The fluxes of dissolved organic carbon (DOC) through tidal marsh-influenced estuaries remain poorly quantified and have been identified as a missing component in carbon-cycle models. The extreme variability inherent to these ecosystems of the land-ocean interface challenge our ability to capture DOC-concentration dynamics and to calculate accurate DOC fluxes. In situ discrete and continuous measurements provide high-quality estimates of DOC concentration, but these strategies are constrained spatially and temporally and can be costly to operate. Here, field measurements and high-spatial-resolution remote sensing were used to train and validate a predictive model of DOC-concentration distributions in the Plum Island Estuary (PIE), a mesotidal saltmarsh-influenced estuary in Massachusetts.
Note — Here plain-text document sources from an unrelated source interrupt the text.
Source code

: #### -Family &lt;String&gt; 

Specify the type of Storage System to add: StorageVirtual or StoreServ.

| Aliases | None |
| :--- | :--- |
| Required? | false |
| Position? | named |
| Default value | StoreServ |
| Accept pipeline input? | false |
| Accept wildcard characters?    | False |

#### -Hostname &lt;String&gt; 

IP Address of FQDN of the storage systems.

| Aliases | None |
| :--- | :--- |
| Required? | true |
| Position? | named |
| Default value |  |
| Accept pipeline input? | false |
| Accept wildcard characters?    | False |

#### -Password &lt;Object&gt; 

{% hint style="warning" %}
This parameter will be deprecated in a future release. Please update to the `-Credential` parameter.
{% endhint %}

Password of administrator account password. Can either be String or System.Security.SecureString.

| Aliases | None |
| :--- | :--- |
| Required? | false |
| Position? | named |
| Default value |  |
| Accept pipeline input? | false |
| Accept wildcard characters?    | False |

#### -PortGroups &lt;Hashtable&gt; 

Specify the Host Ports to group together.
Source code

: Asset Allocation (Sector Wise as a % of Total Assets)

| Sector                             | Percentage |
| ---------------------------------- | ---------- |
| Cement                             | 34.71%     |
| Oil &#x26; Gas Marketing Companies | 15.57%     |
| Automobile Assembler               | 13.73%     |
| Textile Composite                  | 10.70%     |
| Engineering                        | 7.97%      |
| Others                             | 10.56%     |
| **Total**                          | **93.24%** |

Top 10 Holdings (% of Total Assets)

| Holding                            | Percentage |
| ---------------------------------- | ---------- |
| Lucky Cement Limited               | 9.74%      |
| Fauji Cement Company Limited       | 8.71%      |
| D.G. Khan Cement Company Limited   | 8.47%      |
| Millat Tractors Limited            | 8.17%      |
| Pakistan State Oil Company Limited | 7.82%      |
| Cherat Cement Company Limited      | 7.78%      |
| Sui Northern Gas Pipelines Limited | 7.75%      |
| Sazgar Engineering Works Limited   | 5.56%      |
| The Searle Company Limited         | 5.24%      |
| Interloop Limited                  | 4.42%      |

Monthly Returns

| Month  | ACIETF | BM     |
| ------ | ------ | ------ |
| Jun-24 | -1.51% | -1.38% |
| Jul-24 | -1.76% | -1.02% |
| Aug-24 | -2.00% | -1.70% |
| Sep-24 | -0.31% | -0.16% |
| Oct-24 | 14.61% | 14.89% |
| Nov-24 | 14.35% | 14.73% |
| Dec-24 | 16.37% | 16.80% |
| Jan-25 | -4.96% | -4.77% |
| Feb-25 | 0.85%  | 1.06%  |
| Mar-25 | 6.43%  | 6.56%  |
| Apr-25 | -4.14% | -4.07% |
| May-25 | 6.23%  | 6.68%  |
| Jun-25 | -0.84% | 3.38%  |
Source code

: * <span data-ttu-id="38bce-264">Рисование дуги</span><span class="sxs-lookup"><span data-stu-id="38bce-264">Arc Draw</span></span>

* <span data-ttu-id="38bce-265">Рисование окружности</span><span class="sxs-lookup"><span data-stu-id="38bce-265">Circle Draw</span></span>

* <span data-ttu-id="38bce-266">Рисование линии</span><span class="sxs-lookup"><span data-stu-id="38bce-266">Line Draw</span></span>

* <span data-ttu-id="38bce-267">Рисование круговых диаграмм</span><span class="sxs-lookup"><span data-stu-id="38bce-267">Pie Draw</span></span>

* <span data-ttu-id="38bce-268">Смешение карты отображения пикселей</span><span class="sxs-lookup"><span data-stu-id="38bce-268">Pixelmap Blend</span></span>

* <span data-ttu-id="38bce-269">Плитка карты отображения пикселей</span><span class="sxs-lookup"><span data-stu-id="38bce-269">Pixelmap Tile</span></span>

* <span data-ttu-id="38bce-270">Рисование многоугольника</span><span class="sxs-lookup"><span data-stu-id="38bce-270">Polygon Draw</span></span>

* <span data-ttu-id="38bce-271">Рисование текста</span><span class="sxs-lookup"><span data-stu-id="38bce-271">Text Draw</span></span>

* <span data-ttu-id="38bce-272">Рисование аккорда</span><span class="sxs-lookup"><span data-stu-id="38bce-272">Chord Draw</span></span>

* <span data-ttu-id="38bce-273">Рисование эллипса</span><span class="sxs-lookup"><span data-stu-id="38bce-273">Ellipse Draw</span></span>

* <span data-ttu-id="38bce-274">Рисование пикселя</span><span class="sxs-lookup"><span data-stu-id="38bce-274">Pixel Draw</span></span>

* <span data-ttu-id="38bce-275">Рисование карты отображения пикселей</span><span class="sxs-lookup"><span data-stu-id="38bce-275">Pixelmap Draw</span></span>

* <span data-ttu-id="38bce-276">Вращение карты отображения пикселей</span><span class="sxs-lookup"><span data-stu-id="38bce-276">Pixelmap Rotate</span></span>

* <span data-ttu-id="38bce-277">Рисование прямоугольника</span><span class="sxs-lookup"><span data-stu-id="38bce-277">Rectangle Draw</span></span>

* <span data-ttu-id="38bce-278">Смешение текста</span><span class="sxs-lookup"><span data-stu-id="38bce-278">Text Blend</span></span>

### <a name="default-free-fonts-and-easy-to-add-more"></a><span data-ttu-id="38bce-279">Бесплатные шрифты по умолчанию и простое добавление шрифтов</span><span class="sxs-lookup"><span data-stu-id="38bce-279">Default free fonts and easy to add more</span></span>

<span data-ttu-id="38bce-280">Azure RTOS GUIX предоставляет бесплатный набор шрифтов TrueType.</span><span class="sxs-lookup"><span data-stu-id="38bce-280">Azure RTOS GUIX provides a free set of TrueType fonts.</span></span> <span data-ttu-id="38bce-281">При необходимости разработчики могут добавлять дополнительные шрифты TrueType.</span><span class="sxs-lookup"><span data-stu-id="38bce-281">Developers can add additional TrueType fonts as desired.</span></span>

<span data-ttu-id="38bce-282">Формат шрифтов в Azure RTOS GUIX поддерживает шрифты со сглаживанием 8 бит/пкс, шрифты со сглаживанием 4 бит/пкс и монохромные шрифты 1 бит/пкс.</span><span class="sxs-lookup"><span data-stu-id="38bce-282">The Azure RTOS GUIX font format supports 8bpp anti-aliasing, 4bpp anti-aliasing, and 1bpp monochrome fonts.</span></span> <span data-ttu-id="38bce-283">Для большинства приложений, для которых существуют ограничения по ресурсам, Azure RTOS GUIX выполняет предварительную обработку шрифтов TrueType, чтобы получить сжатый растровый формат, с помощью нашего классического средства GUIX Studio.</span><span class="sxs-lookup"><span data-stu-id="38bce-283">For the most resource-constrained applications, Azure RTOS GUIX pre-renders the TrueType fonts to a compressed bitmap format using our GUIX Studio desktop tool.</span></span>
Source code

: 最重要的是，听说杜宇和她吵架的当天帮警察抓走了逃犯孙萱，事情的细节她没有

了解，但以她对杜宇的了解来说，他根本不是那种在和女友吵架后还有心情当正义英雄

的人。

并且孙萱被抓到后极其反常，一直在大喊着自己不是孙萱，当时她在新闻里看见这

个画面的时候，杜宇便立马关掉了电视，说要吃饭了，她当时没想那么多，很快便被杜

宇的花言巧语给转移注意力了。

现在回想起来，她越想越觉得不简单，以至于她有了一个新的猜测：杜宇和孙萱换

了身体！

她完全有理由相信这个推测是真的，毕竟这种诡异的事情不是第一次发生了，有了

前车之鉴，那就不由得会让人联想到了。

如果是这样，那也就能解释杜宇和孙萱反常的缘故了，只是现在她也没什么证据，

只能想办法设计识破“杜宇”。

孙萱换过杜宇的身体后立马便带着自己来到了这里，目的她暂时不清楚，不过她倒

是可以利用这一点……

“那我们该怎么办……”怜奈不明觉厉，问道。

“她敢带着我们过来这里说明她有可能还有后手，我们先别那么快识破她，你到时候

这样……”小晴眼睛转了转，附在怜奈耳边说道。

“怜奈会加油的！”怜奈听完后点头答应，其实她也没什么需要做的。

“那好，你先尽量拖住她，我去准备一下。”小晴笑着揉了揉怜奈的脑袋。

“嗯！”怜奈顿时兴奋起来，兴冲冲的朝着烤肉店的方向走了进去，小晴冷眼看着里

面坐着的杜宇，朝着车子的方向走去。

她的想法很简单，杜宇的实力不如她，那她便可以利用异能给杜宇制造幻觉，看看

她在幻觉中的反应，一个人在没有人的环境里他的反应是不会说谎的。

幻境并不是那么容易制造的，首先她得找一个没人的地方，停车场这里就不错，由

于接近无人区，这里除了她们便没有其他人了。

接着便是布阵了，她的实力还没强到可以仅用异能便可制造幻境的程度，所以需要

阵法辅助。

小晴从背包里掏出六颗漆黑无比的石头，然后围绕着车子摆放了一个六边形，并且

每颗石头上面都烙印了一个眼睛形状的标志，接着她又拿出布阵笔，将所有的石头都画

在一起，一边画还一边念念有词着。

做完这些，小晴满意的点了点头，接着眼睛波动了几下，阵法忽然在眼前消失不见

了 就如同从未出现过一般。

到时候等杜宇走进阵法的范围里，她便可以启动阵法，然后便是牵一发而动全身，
A large set of field measurements collected between 2017 and 2023 was used to develop and validate an empirical algorithm to retrieve DOC concentration with a ±15% uncertainty from Sentinel-2 imagery. Implementation on 141 useable images produced a 6-year time series (2017–2023) of DOC distributions along the thalweg. Analysis of the time series helped identify river discharge, tidal water level (WL), and a marsh enhanced vegetation index 2 as predictors of DOC distribution in the estuary, and facilitated the training and validation of a simple model estimating the distribution. This simple model was able to predict DOC along the PIE thalweg within ±16% of the in situ measurements. Implementation for three years (2020–2022) illustrated how this type of remote-sensing-informed models can be coupled with the outputs hydrodynamic models to calculate DOC fluxes in tidal marsh-influenced estuaries and estimate DOC export to the coastal ocean.